GIVEN TASK :: Please report how many lines in the records below contain the string "tuning", with case counting, and give only that number.

DATASET ROWS ::
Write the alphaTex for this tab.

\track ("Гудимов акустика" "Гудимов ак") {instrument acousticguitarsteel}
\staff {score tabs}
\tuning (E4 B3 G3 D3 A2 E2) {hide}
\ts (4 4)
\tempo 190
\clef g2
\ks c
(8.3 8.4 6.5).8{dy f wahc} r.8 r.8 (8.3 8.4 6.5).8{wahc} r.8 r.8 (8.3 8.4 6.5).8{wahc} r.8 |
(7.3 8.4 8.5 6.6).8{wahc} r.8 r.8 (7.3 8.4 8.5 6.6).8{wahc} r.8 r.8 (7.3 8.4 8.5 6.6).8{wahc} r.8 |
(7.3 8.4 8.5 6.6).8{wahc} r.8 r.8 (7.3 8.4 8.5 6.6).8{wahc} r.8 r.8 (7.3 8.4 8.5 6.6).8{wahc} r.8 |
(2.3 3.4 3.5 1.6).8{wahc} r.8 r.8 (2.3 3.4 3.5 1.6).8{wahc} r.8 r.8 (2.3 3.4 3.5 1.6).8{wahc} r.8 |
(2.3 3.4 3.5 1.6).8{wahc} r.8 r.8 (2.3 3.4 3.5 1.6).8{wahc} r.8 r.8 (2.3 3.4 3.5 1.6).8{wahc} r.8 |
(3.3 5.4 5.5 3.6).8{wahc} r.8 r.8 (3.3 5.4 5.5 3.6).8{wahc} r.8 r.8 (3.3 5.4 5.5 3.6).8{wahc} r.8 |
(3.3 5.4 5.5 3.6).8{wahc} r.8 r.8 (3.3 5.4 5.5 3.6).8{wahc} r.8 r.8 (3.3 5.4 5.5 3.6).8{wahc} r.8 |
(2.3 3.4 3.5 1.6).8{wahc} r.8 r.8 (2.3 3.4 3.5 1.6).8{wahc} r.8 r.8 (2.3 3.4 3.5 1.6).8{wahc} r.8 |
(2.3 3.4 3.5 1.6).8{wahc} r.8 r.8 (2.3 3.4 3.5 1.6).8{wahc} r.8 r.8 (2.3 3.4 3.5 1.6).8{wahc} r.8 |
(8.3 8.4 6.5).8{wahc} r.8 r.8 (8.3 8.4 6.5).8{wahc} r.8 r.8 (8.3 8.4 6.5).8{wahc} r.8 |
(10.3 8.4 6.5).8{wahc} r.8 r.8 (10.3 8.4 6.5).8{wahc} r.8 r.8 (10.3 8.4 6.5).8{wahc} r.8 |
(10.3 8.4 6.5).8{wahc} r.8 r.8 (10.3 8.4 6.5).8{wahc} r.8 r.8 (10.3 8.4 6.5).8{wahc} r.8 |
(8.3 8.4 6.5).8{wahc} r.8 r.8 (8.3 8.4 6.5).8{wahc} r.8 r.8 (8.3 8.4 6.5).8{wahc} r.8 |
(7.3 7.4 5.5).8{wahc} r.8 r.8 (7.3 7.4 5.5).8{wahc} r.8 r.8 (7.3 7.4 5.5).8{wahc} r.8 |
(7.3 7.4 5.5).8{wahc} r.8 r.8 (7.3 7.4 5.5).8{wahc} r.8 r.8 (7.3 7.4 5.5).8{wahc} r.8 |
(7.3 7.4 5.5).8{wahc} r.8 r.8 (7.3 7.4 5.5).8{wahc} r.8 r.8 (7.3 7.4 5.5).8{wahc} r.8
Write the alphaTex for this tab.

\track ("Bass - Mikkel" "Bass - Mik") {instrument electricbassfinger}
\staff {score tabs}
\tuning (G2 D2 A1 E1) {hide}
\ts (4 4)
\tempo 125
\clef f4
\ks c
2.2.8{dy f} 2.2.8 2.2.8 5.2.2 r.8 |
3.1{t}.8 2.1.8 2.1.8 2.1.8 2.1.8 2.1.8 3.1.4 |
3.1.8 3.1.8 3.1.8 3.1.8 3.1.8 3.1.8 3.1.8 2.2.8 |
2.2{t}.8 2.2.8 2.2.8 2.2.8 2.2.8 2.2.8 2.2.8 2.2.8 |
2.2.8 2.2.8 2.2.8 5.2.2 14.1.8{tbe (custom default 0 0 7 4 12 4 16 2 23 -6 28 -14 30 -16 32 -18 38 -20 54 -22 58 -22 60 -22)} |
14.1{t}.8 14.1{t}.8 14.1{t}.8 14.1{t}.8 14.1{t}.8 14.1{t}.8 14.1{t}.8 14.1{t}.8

EXERCISE RESULT :: 2